Tout est mystère, même sa mort. Ces films, tout à la fois documentation et performance, sont autant d’expériences intimes entreprises pour se fondre dans la nature comme dans une mémoire. La séparation forcée d’avec son pays, d’avec sa famille, a sans doute primé dans l’expression du lent écoulement du temps, du besoin de fusionner son corps avec la matière naturelle. Le déracinement, la recherche d’identité, la naissance, la résurrection et la mort, la violence sexiste, le rite, la transformation inspirent tour à tour ces œuvres.

Tout est mystère autour d’Ana Mandieta, même sa mort en 1985 causée par une défenestration depuis son appartement de New-York.
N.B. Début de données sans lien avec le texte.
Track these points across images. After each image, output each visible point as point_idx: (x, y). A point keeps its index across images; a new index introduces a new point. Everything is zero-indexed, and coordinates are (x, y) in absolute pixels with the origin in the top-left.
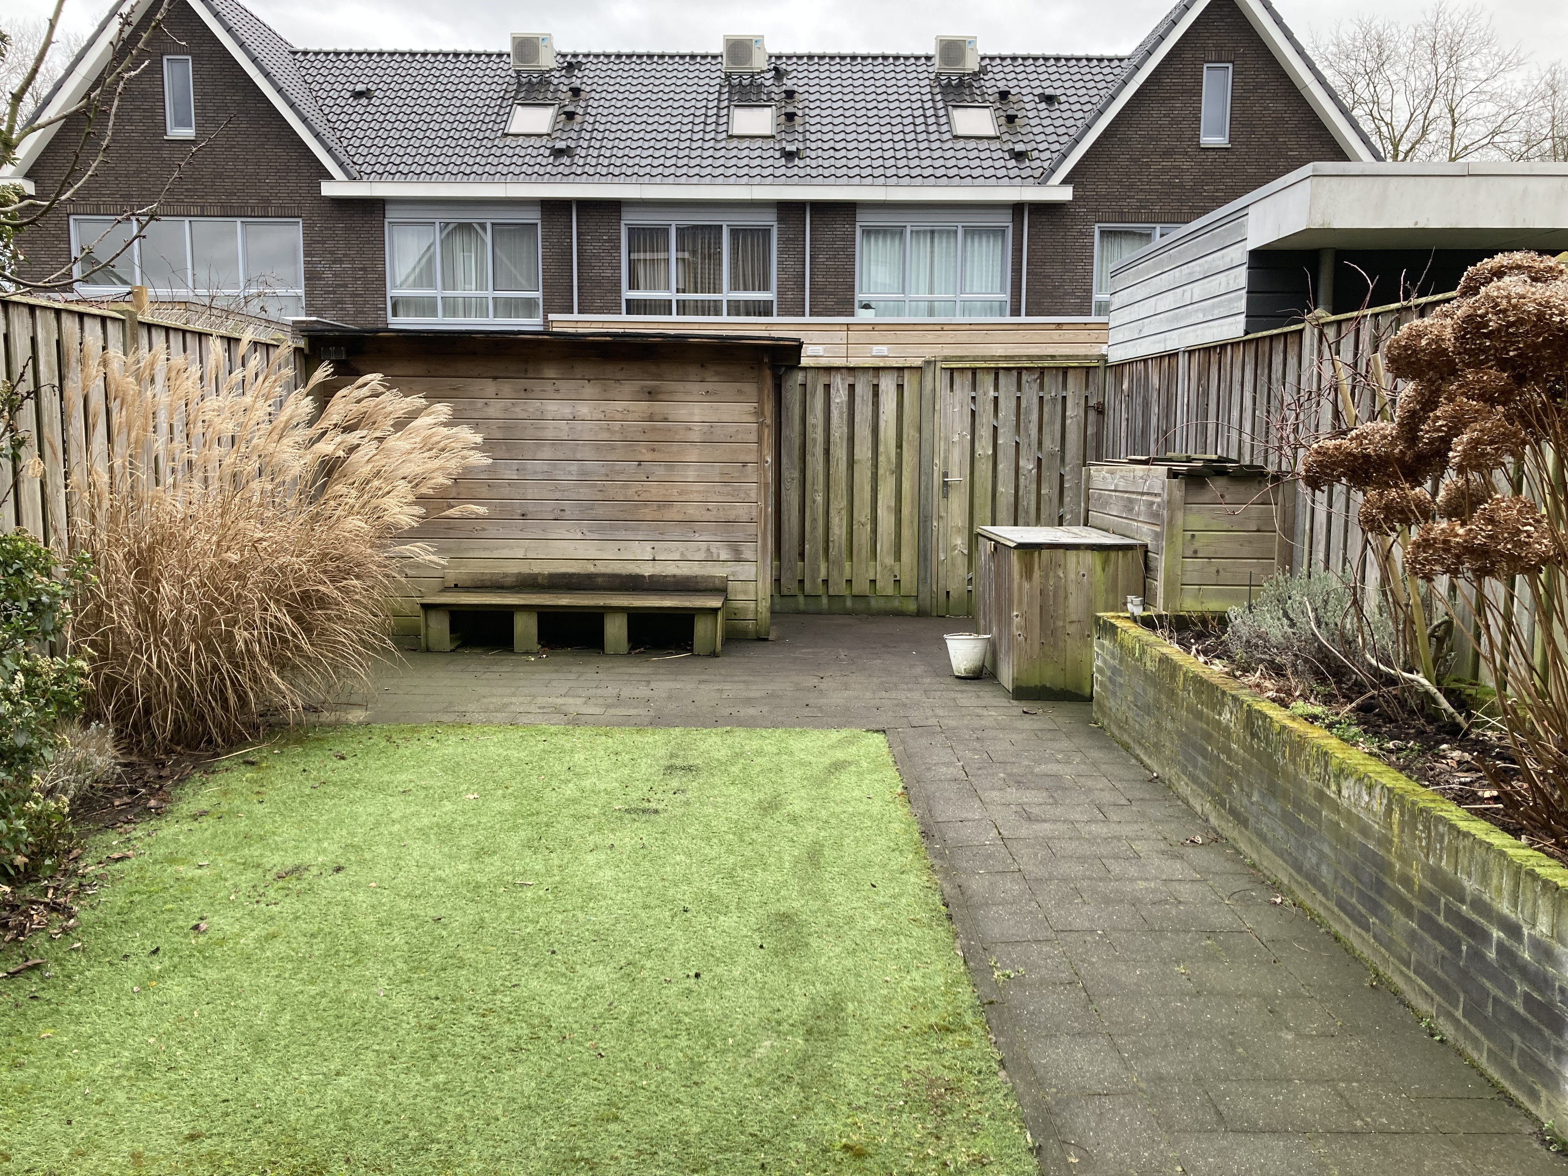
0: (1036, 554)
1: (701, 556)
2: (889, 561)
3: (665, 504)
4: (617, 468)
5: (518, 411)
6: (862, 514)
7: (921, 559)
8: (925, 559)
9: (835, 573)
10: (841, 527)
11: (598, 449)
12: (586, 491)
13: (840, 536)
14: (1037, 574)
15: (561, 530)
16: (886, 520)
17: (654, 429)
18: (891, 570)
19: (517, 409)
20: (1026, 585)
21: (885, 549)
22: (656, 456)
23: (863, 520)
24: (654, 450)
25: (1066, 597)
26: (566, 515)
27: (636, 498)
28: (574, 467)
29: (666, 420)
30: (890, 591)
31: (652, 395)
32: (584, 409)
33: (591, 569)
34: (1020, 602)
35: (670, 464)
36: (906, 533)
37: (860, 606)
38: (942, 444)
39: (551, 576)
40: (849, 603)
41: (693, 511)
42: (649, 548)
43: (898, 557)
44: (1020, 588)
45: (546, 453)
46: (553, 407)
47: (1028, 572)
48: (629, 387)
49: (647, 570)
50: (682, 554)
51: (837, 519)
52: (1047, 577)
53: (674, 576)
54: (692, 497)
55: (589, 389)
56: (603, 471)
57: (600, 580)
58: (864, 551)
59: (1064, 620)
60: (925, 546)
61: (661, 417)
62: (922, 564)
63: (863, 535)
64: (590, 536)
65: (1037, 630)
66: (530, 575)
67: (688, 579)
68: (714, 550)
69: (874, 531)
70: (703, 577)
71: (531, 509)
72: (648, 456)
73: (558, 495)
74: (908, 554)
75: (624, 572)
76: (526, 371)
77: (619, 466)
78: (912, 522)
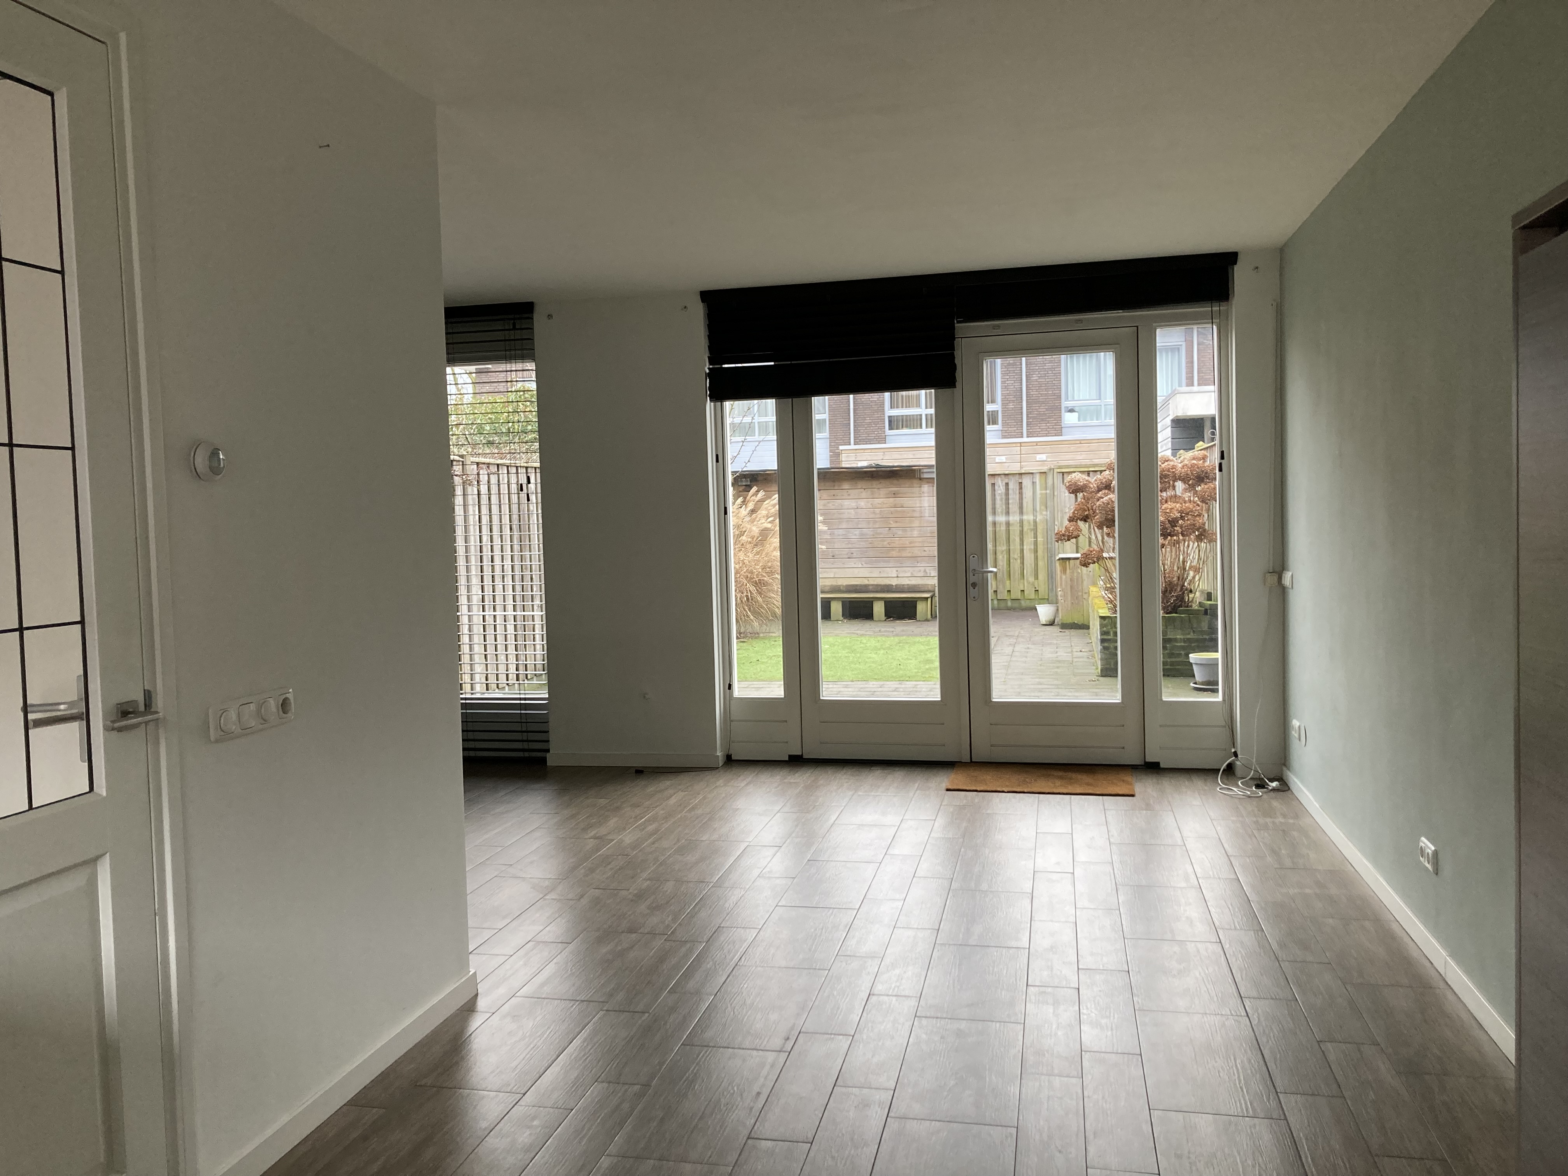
0: (1068, 562)
1: (922, 574)
2: (1032, 579)
3: (903, 548)
4: (878, 531)
5: (830, 506)
6: (1016, 555)
7: (1050, 578)
8: (1052, 577)
9: (1001, 587)
10: (1003, 561)
11: (868, 523)
12: (864, 543)
13: (1003, 566)
14: (1068, 571)
15: (851, 563)
16: (1029, 557)
17: (897, 511)
18: (1033, 584)
19: (830, 505)
20: (1064, 577)
21: (1029, 574)
22: (898, 525)
23: (1016, 557)
24: (896, 522)
25: (1082, 582)
26: (855, 555)
27: (888, 546)
28: (857, 532)
29: (902, 507)
30: (1033, 596)
31: (895, 495)
32: (862, 503)
33: (866, 582)
34: (1061, 585)
35: (904, 529)
36: (1040, 563)
37: (1016, 605)
38: (1059, 513)
39: (847, 586)
40: (1009, 604)
41: (917, 552)
42: (895, 571)
43: (1036, 577)
44: (1061, 578)
45: (844, 526)
46: (846, 503)
47: (1064, 571)
48: (883, 492)
49: (894, 582)
50: (912, 574)
51: (1001, 557)
52: (1073, 572)
53: (908, 585)
54: (917, 545)
55: (864, 494)
56: (872, 533)
57: (871, 587)
58: (1017, 574)
59: (1082, 592)
60: (1051, 570)
61: (900, 505)
62: (1050, 580)
63: (1016, 565)
64: (865, 565)
65: (1069, 598)
66: (837, 586)
67: (915, 586)
68: (928, 571)
69: (1023, 563)
70: (922, 585)
71: (837, 553)
72: (894, 525)
73: (850, 546)
74: (1042, 575)
75: (883, 583)
76: (834, 486)
77: (879, 530)
78: (1044, 557)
Il est question d’une violente dispute avec son mari qui aurait précédé sa chute. Rien n’est prouvé, mais de nombreux admirateurs de l’artiste, persuadés de la responsabilité du mari, viennent depuis à chaque date anniversaire de son décès verser un liquide rouge sous la fenêtre. Dans quatre de ses films réalisés entre 1972 et 1975, Ana Mandieta utilise le sang comme medium artistique. « J’ai commencé à utiliser du sang car je trouve que c’est une chose très puissante, magique. Je ne considère pas le sang comme une force négative », a-t-elle dit en évoquant ces œuvres.

 

Ana Mendieta, Le temps et l'histoire me recouvrent, du 16 octobre 2018 au 27 janvier 2019 au Jeu de Paume, Concorde, Paris.